- Location: Largy, a hamlet located a few miles west of Killybegs in the south-west of County Donegal
- Watercourse: Largy Burn

= Largy Waterfall =

Small waterfall in the south-west of County Donegal in Ulster

Largy Waterfall is a small waterfall located in the south-west of County Donegal in Ulster, the northern province in Ireland. The coastal waterfall is in Largy, a hamlet just west of Fintra Strand, a few miles west of Killybegs. The waterfall is often popularly known as County Donegal's Secret Waterfall or South Donegal's Secret Waterfall.

==Location and description==

The waterfall is on the southern outskirts of Largy (Irish: Leargaidh, meaning 'Slope' or 'Hillside'), a hamlet and sub-townland through which runs the R263, the main Killybegs to Glencolumbkille road. The waterfall, which suddenly became famous in 2017, is just south of the R263. The hamlet of Largy is situated between Killybegs and Kilcar, the hamlet being a short distance west of Fintra Strand. The waterfall is located at the southern end of the townland of Largysillagh, the feature being immediately south of the Largy Viewing Point.

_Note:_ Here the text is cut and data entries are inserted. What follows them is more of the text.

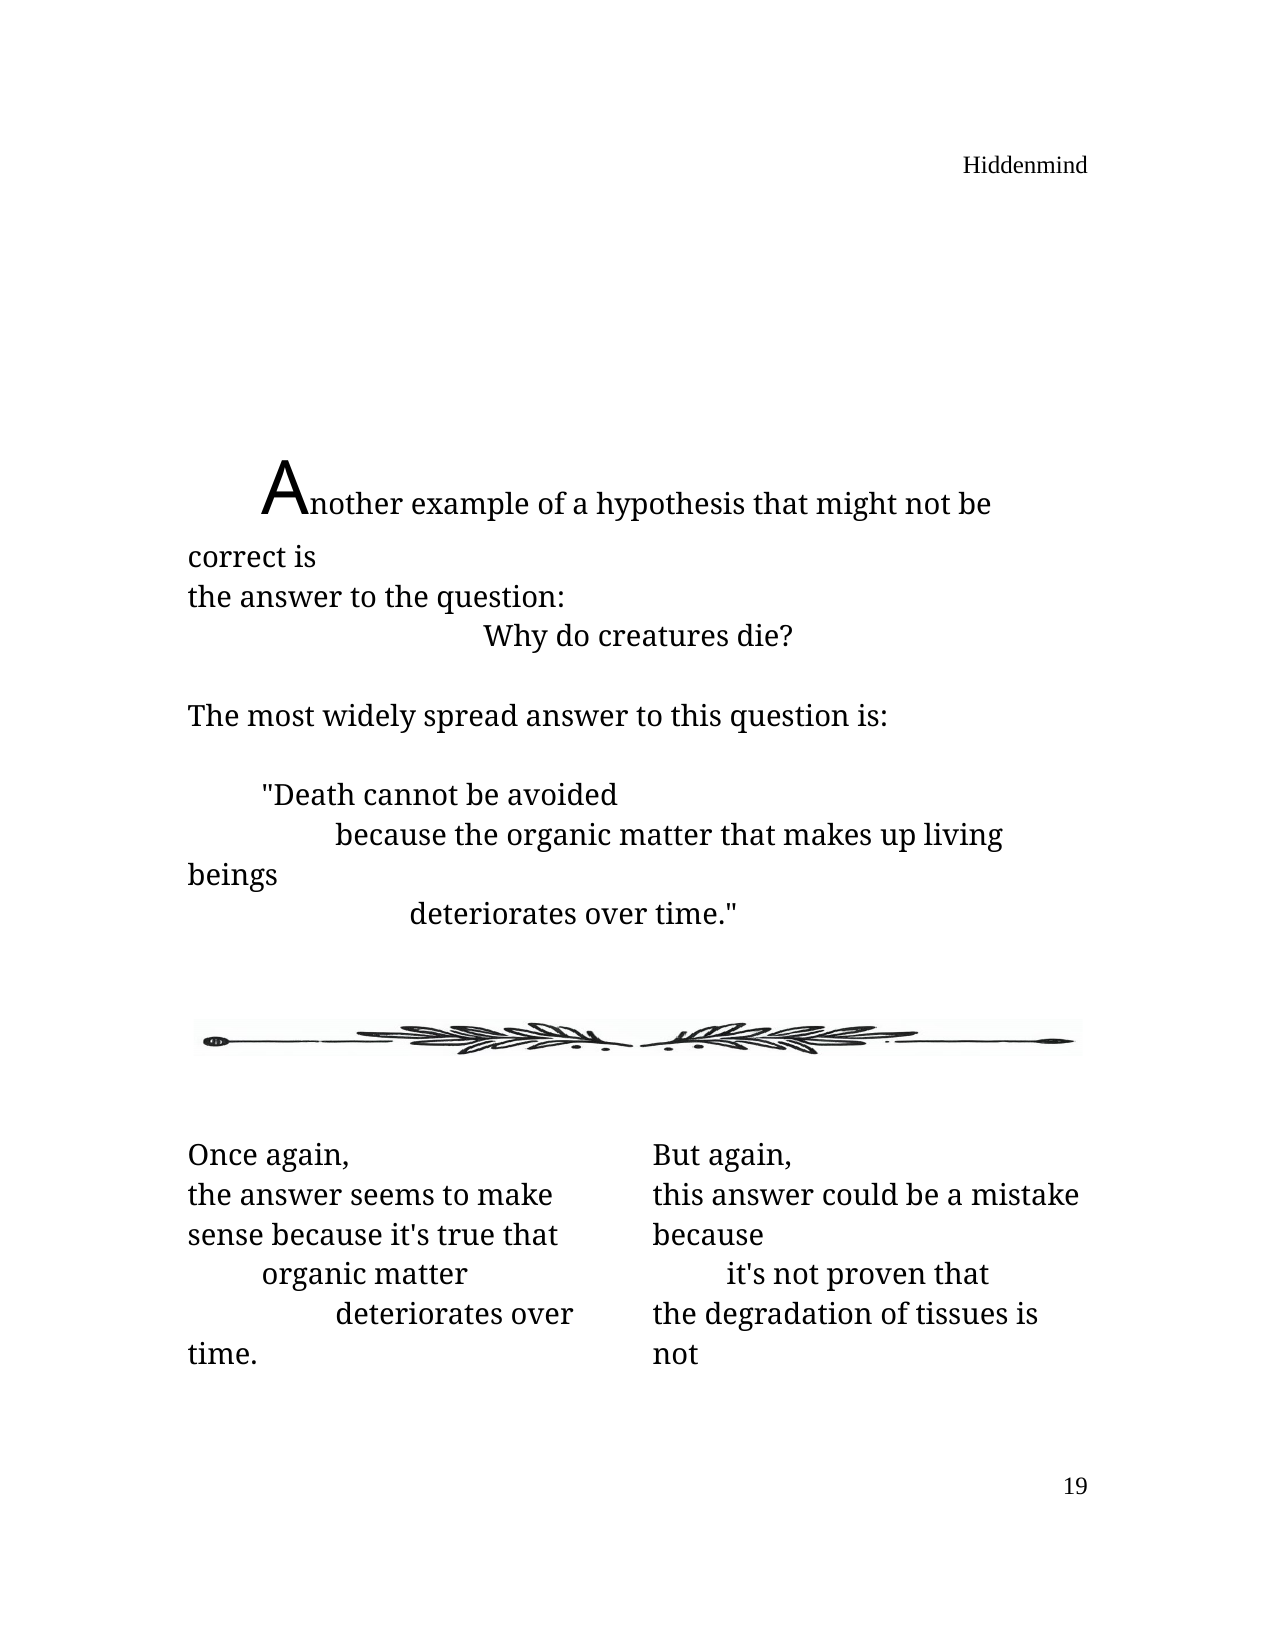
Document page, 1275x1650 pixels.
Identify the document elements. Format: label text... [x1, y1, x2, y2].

text because [652, 1214, 1087, 1254]
text "Death cannot be avoided [187, 774, 1087, 814]
text organic matter [187, 1254, 622, 1293]
text Another example of a hypothesis that might not be correct is [187, 434, 1087, 576]
text the answer seems to make sense because it's true that [187, 1174, 622, 1254]
picture [193, 1019, 1083, 1056]
text The most widely spread answer to this question is: [187, 695, 1087, 735]
text the answer to the question: [187, 576, 1087, 616]
text Once again, [187, 1134, 622, 1174]
text deteriorates over time." [187, 893, 1087, 933]
text it's not proven that [652, 1254, 1087, 1293]
text the degradation of tissues is not [652, 1293, 1087, 1373]
text deteriorates over time. [187, 1293, 622, 1373]
text But again, [652, 1134, 1087, 1174]
text Why do creatures die? [187, 616, 1087, 655]
text because the organic matter that makes up living beings [187, 814, 1087, 893]
text this answer could be a mistake [652, 1174, 1087, 1214]
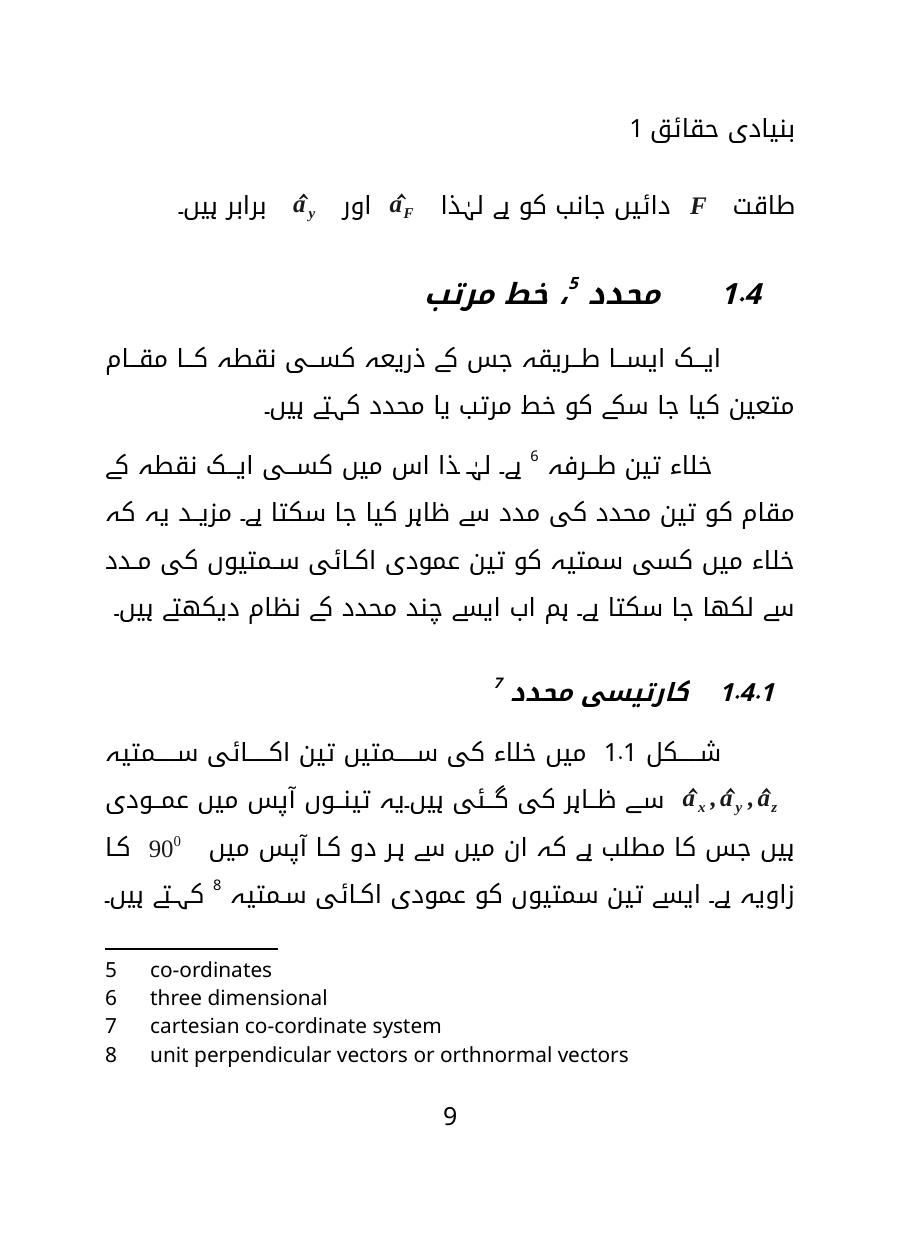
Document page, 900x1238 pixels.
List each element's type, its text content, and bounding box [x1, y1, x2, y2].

text خلاء تین طرفہ ہے۔ لہٰذا اس میں کسی ایک نقطہ کے مقام کو تین محدد کی مدد سے ظاہر کیا جا سکتا ہے۔ مزید یہ کہ خلاء میں کسی سمتیہ کو تین عمودی اکائی سمتیوں کی مدد سے لکھا جا سکتا ہے۔ ہم اب ایسے چند محدد کے نظام دیکھتے ہیں۔ [105, 442, 795, 632]
text three dimensional [105, 983, 795, 1012]
text شکل 1.1 میں خلاء کی سمتیں تین اکائی سمتیہ سے ظاہر کی گئی ہیں۔یہ تینوں آپس میں عمودی ہیں جس کا مطلب ہے کہ ان میں سے ہر دو کا آپس میں کا زاویہ ہے۔ ایسے تین سمتیوں کو عمودی اکائی سمتیہ کہتے ہیں۔ ان سمتوں کی جانب، طول کو سے ظاہر کیا جاتا ہے۔ آپ ان سے بخوبی واقف ہیں۔ [105, 729, 795, 919]
subtitle محدد ، خط مرتب [105, 267, 720, 323]
text unit perpendicular vectors or orthnormal vectors [105, 1040, 795, 1068]
subtitle کارتیسی محدد [105, 669, 718, 717]
list co-ordinates [105, 955, 795, 983]
text وہ خط جس کا طول اور سمت معین ہو، اسے سمتیہ کہتے ہیں۔ سمتیہ کو انگریزی یا لاطینی زبان کے چھوٹے یا بڑے حروف، جن کو موٹے طرز کی لکھائی میں لکھا گیا ہو، سے ظاہر کیا جائے گا، مثلاً طاقت کو سے ظاہر کیا جائے گا۔یہاں شکل 1.1 سے رجوع کرنا بہتر ہے۔ ایک ایسا سمتیہ جس کی طول ایک ہو، کو اکائی سمتیہ کہتے ہیں۔ اس کتاب میں اکائی سمتیہ کو انگریزی کے پہلے حرف جس کو موٹے طرز کی لکھائ میں لکھا گیا ہو اور جس پر ٹوپی کا نشان ہو سے ظاہر کیا جائے گا، مثلاً اکائی سمتیہخلاء کی تین عمودی سمتوں کو ظاہر کرتے ہیں۔میں، چوٹی لکھائی میں، اس بات کی یاد دہانی کراتا ہے کہ یہ سمتیہ خلاء کی سمت کو ظاہر کرتا ہے۔ اگر کسی سمتیہ کی طول اور اس کی سمت کو علیحدہ علیحدہ لکھنا ہو تو اس کے طول کو ظاہر کرنے کے لئے سادہ طرز کی لکھائ میں وہی حرف استعمال کیا جائے گا جو اس سمتیہ کو ظاہر کرنے کے لئے، موٹے طرز کی لکھائی میں، استعمال کیا گیا ہو۔ یعنی سمتیہکی طول کوسے ظاہر کیا جائے گا۔ شکل میں سمتیہ کی طول، چار کے برابر ہے۔ اگر کسی سمتیہ کی سمت میں ایک اکائی سمتیہ بنایا جائے تو یہ اکائی سمتیہ اس سمتیہ کی سمت کو ظاہر کرتا ہے۔جیسے پہلے ذکر ہوا ہے ایسے اکائی سمتیہ کو انگریزی کے پہلے حرف، جس کو موٹے طرز کی لکھائ میں لکھا گیا ہو اور جس پر ٹوپی کا نشان ہو، سے ظاہر کیا جائے گا یعنی سمتیہکی سمت کوسے ظاہر کیا جائے گا۔یہاں، چوٹی لکھائی میں ، اس بات کی یاد دہانی کراتا ہے کہ یہ اکائی سمتیہ کی سمت کو ظاہر کر رہا ہے۔ شکل میں چونکہ طاقت دائیں جانب کو ہے لہٰذا اور برابر ہیں۔ [105, 182, 795, 230]
list cartesian co-cordinate system [105, 1012, 795, 1040]
text ایک ایسا طریقہ جس کے ذریعہ کسی نقطہ کا مقام متعین کیا جا سکے کو خط مرتب یا محدد کہتے ہیں۔ [105, 335, 795, 430]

The feature is inside a largely roofless cave, on the coastline of South Donegal. The waterfall is formed by the Largy Burn flowing over a small cliff inside the cave, with the burn then flowing directly into the sea from the cave. In the Ulster Scots dialect, a 'burn' is a stream or small river. The cave opens out onto Donegal Bay, which is an inlet of the North Atlantic.

==Access and safety==

Public access to Largy Waterfall is currently not straightforward. Both the waterfall and the lane giving access to it are privately owned; so, ideally, the prior permission of the landowner should be sought before trying to access the site.

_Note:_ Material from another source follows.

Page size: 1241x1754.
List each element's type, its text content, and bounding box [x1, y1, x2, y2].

The waterfall is in a rather secluded location, despite its proximity to the hamlet of Largy. The cave where the waterfall is located is on the coast, and is tidal because of this. Extreme caution should always be exercised by people visiting the waterfall, as one can become trapped inside the cave when the tide comes in. The waterfall should only ever be visited when the tide is well out. Appropriate footwear and clothing should always be worn by people visiting the waterfall, as the rocks at the entrance to the cave are usually very slippery.

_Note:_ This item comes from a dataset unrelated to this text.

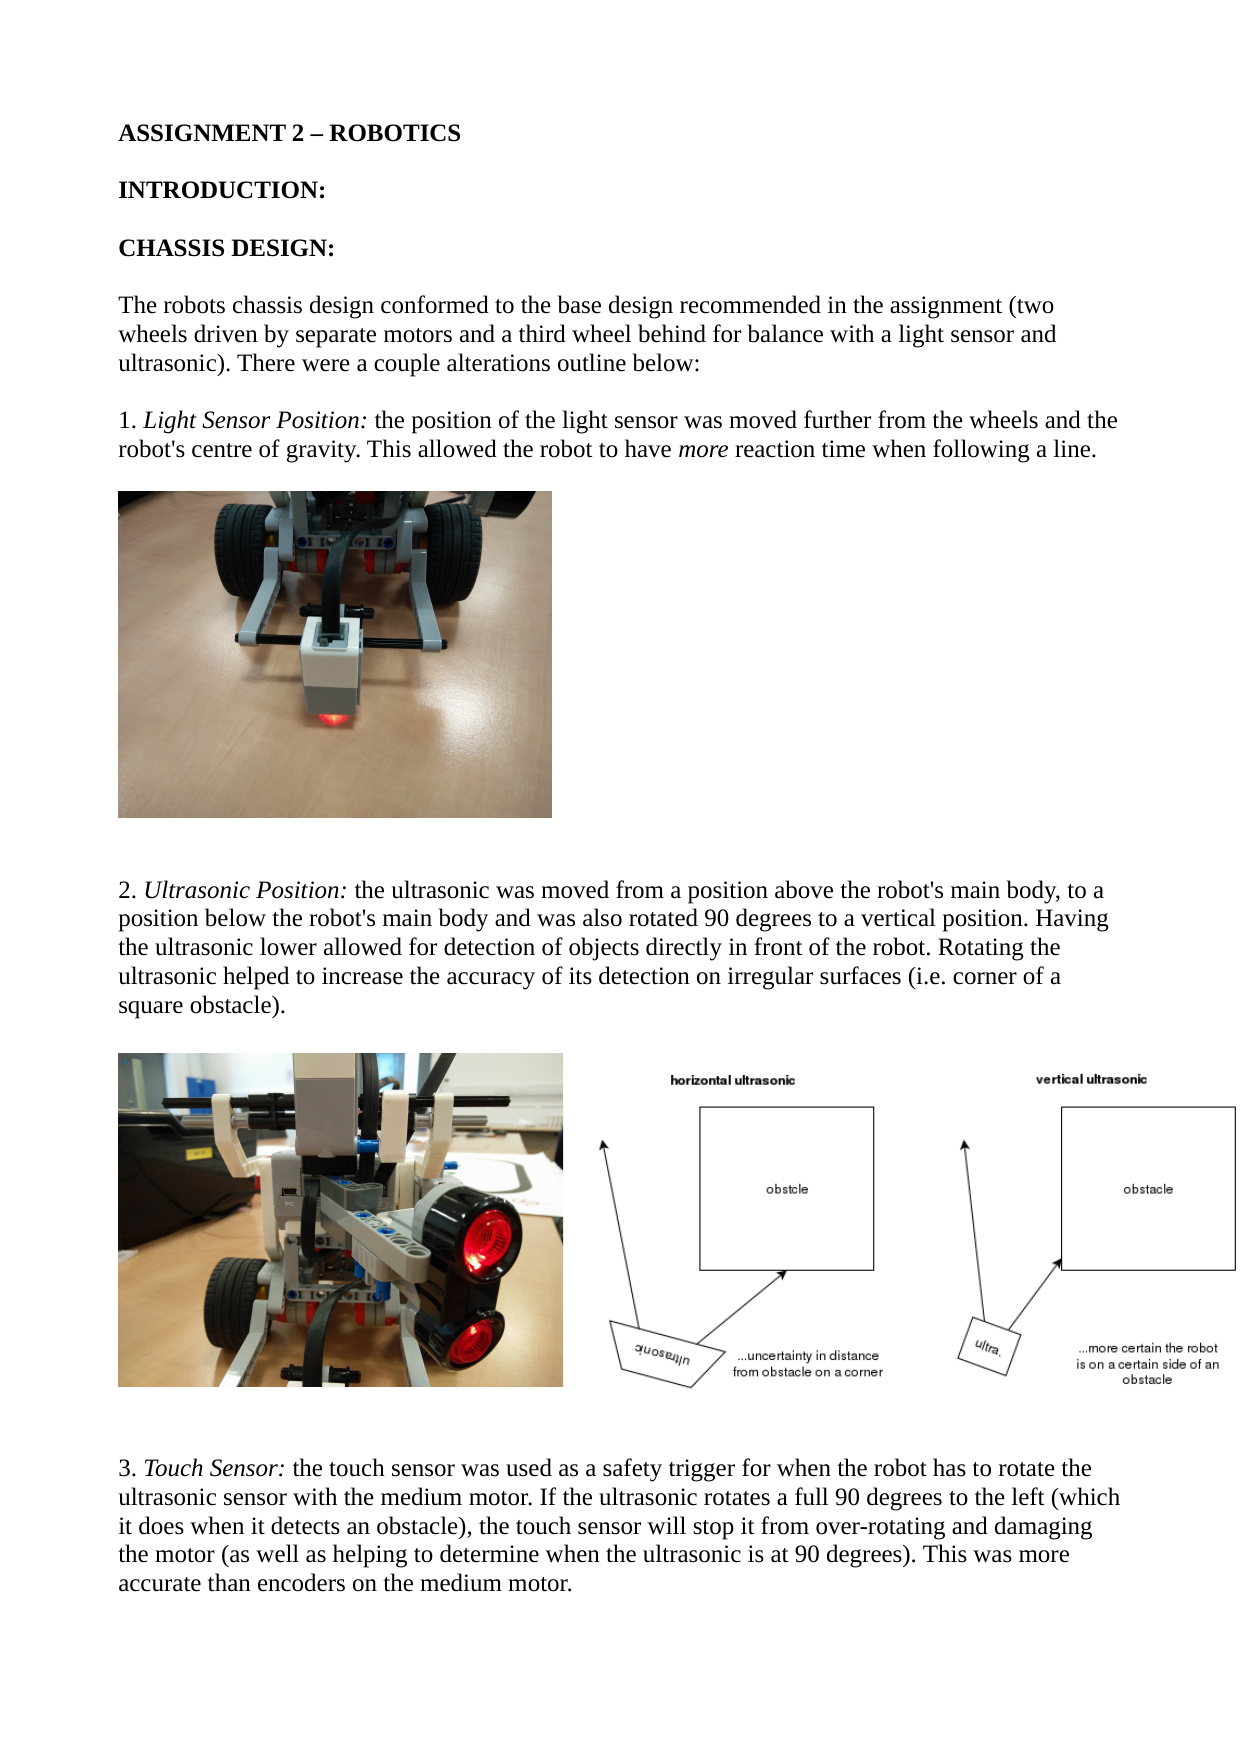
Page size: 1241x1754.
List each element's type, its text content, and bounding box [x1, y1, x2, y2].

While the waterfall is only a short distance directly south of Largy Viewing Point, the easiest and safest way for the public to access the waterfall is via a nearby privately owned lane. The entrance to this narrow lane is a short walk (around 273½ yards or 250 metres) north-east (towards Fintra) from the small carpark at Largy Viewing Point. However, this necessitates people walking along a short stretch of the R263, the main Killybegs to Glencolumbkille road, in order to reach this lane. At this point, the R263 is on what locals would call a 'brae' (the Ulster-Scots word for a steep incline), this stretch being a bendy and extremely busy road, with no footpaths running alongside it. Again, extreme caution should be exercised by people walking along the verges of this stretch of the R263. Cars and other vehicles should never be parked along the verges of this stretch of the main road; vehicles of visitors should only be parked in the small carpark at Largy Viewing Point.

The lane giving access to Largy Waterfall does not lead directly to the waterfall. This lane runs down a steep 'brae', which brings visitors to the bottom of some low sea cliffs. The entrance to the cave where the waterfall is located is a short distance south-west from the bottom of the lane. Visitors must scramble across the rocks at the bottom of these cliffs in order to get to the cave. The cave can only be accessed on foot when the tide is out.

==Possible 'promontory fort'==

The remains of an ancient 'enclosure', which may have been a fortification, are located right beside Largy Waterfall. This 'enclosure' is marked as being a 'promontory fort' on the current O.S.I. Discovery Series map of the area. Not much now remains above ground of this 'enclosure' or possible fortification. The roughly rectangular site is located at the top of a low sea cliff, immediately to the east-south-east of Largy Waterfall, the enclosure being at the southern end of the townland of Largysillagh. The site of this coastal enclosure is privately owned, with strictly no public access without the landowner's prior permission. The remains of the 'enclosure' are in a dangerous cliff-top location, with extreme caution being advised for anyone who has gained permission to visit it.